Calculating the Minimum Variance Hedge Ratio [closed]

Question

Taken from the book:
$\Delta{S}$ - Change in spot price, S, during a period of hedge.
$\Delta{F}$ - Change in futures price, F, during a period of hedge.
If we assume that the relationship between $\Delta{S}$ and $\Delta{F}$ is approximately linear, we can write: $\Delta{S} = a + b\Delta{F} + e$ where a and b are constants and e is an error term. Suppose that the hedge ratio is h (futures size position/exposure).
EVERYTHING IS CLEAR TILL NOW
Then the change in the value of the position per unit of exposure to S is
$\Delta{S} - h\Delta{F} = a + (b-h)\Delta{F} + e$

1. If I understand correctly, $\Delta{S}$ - $h\Delta{F}$ is change of spot price - change of futures price related to my position. Let's assume that hedge ratio is 1. Then $\Delta{S}$ - $h\Delta{F}$ is just a difference between spot price change and futures price change, why do I need it?
2. Why in $a + b\Delta{F} + e$ b was replaced by (b - h) when I subtracted $h\Delta{F}$ from $\Delta{S}$ ?
3. What is the main idea of my calculations?

Answer 1

Hedging is when you are long one thing and short another thing, with the hope that the overall portfolio will be stable, it will not change much in value. Here the hedge position is: long 1 unit of S and short h units of F. Therefore the profit/loss or change in value of the position is $\Delta S−h \Delta F$. And $h$ is called the hedge ratio.

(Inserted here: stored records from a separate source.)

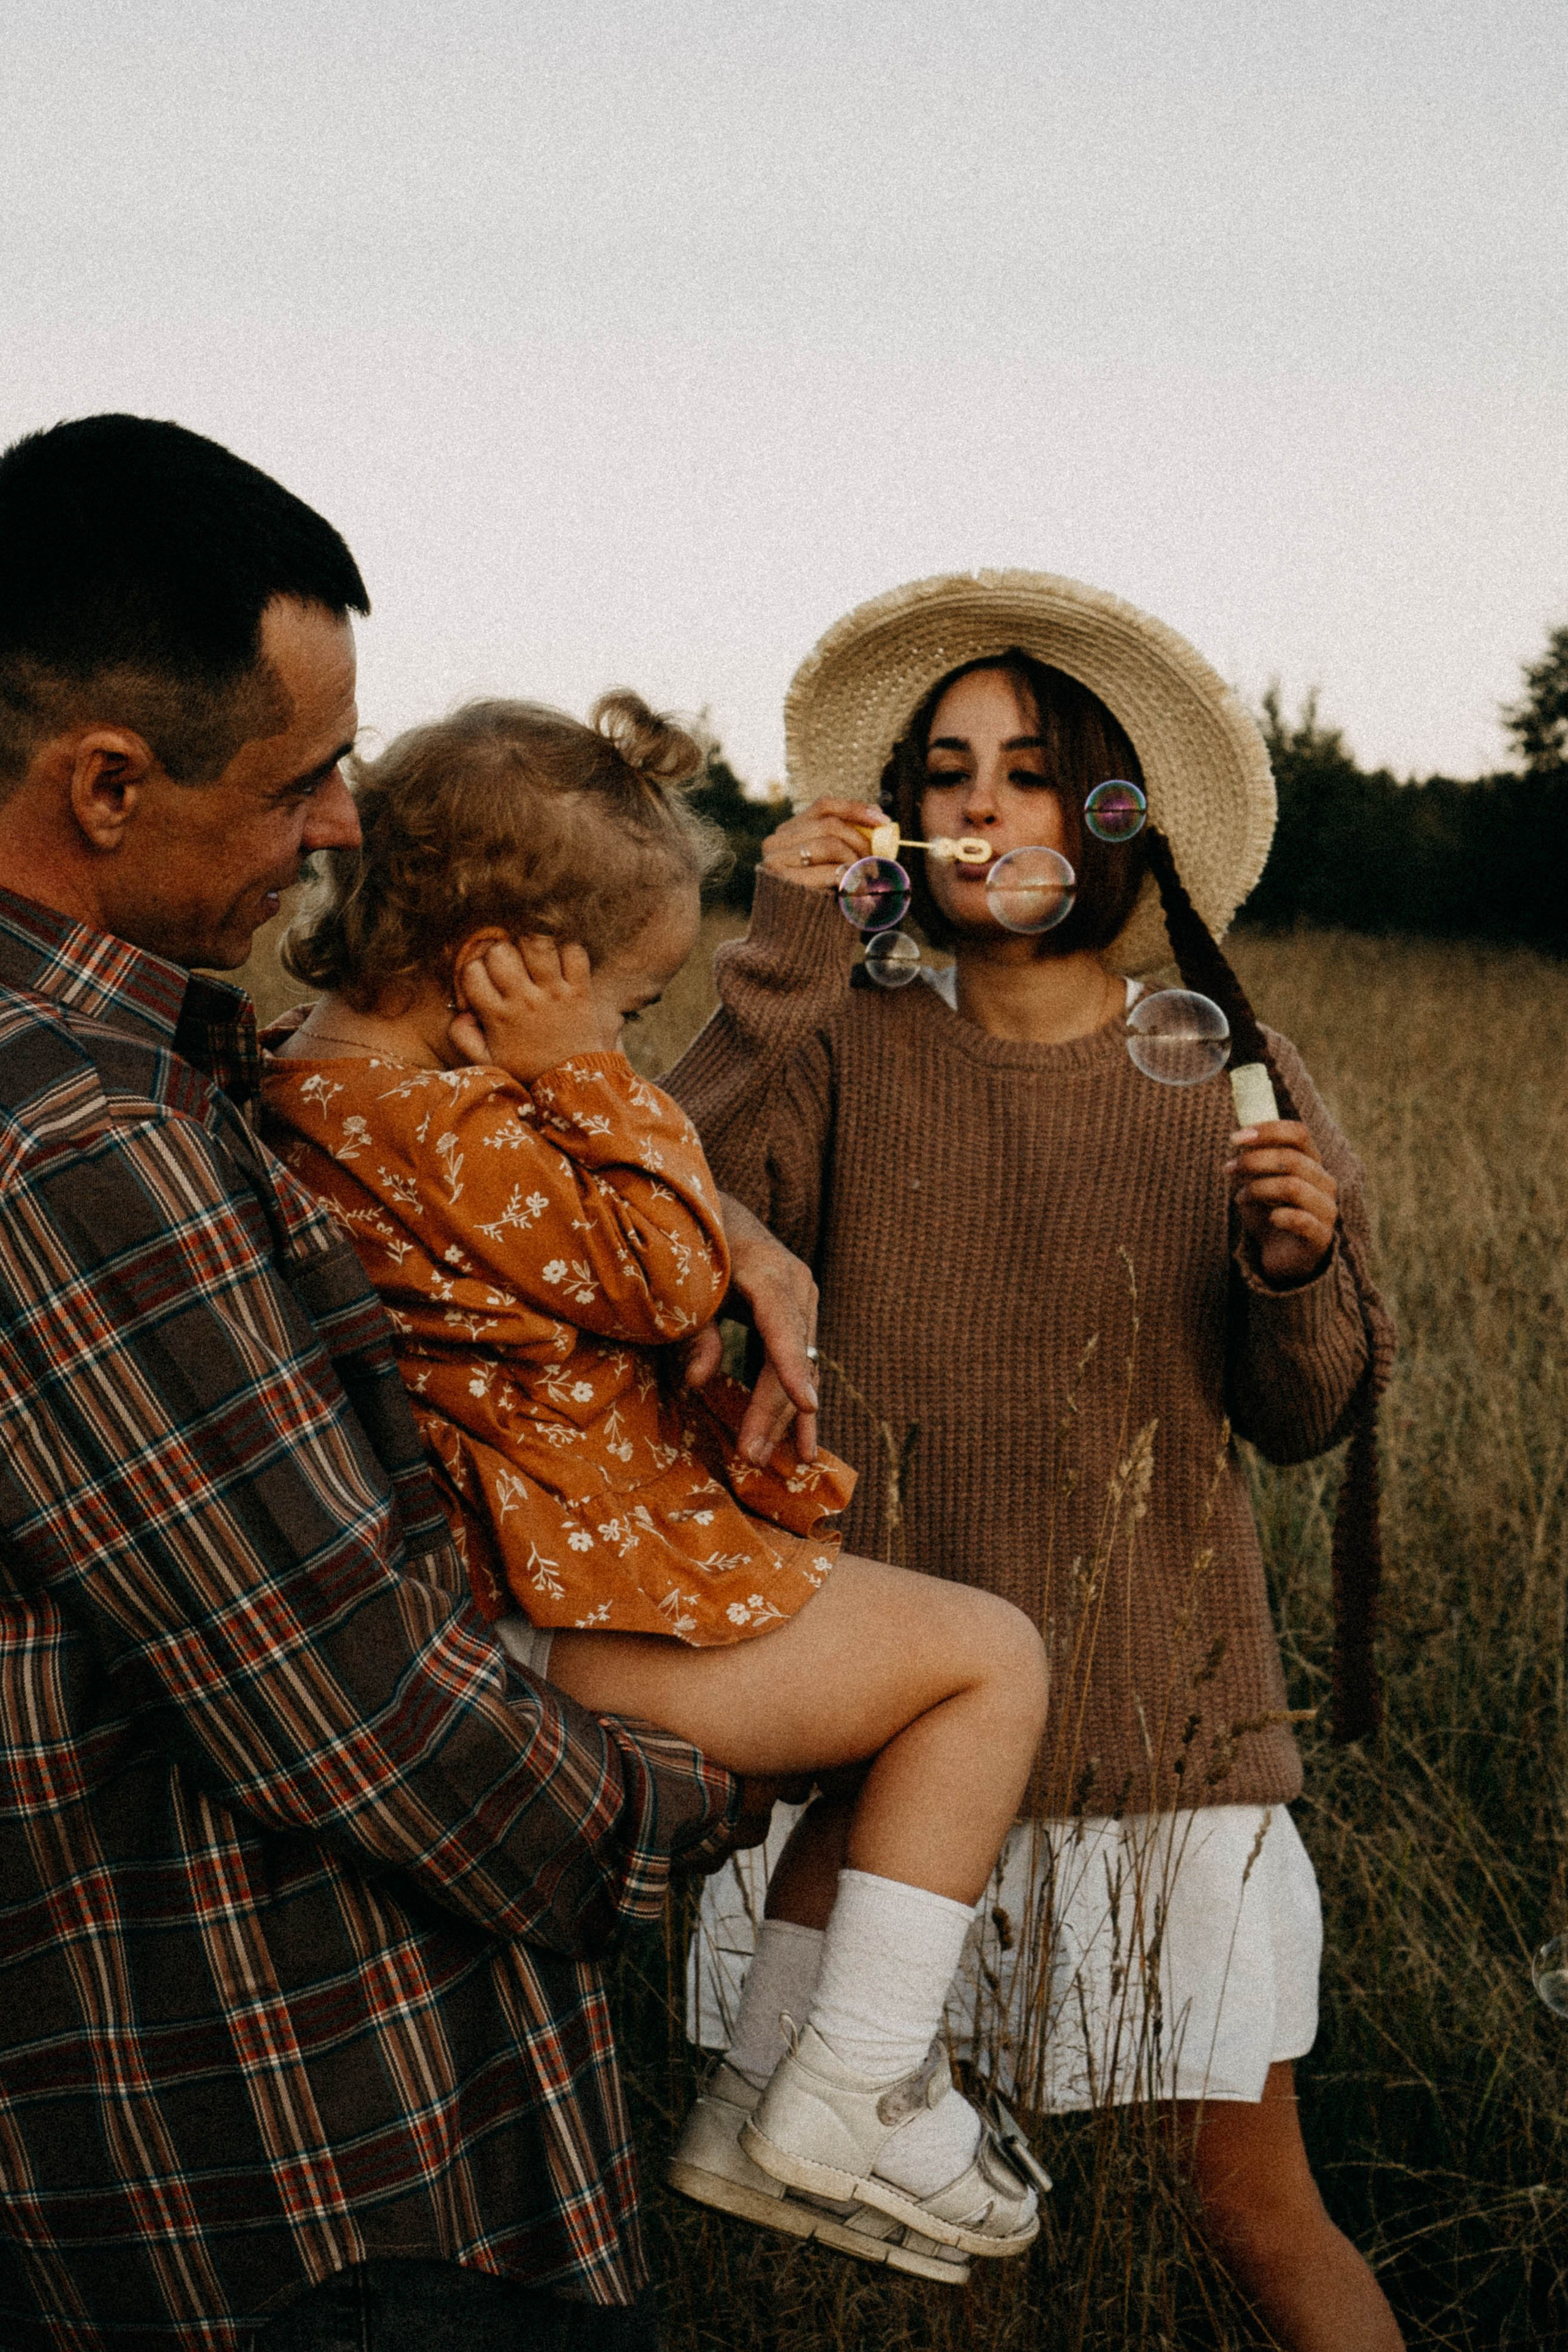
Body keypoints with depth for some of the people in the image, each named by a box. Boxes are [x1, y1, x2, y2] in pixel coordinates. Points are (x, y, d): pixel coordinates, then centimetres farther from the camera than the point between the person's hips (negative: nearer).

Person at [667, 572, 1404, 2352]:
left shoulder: (1222, 1072, 1)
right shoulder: (844, 1050, 0)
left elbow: (1308, 1420, 5)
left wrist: (1296, 1263, -15)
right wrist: (780, 962, -18)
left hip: (1163, 1721, 0)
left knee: (1259, 2205, 6)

Now substitute the expression for $\Delta S$ in this, we get that the p/l is $ (a+b \Delta F+e)−h \Delta F=a+(b−h) \Delta F+e$.

The main purpose of this calculation is to find out what $h$ should be, and the conclusion will be that $h$ should be set equal to $b$, the linear regression coefficient. That will zero out the middle term, the other 2 terms $a$ and $e$ we cannot do anything about.

You say "let us assume the hedge ratio is 1", that is OK but it is a strange assumption, we are trying to calculate a value for $h$.The best we can do to minimize the variance is set h = b.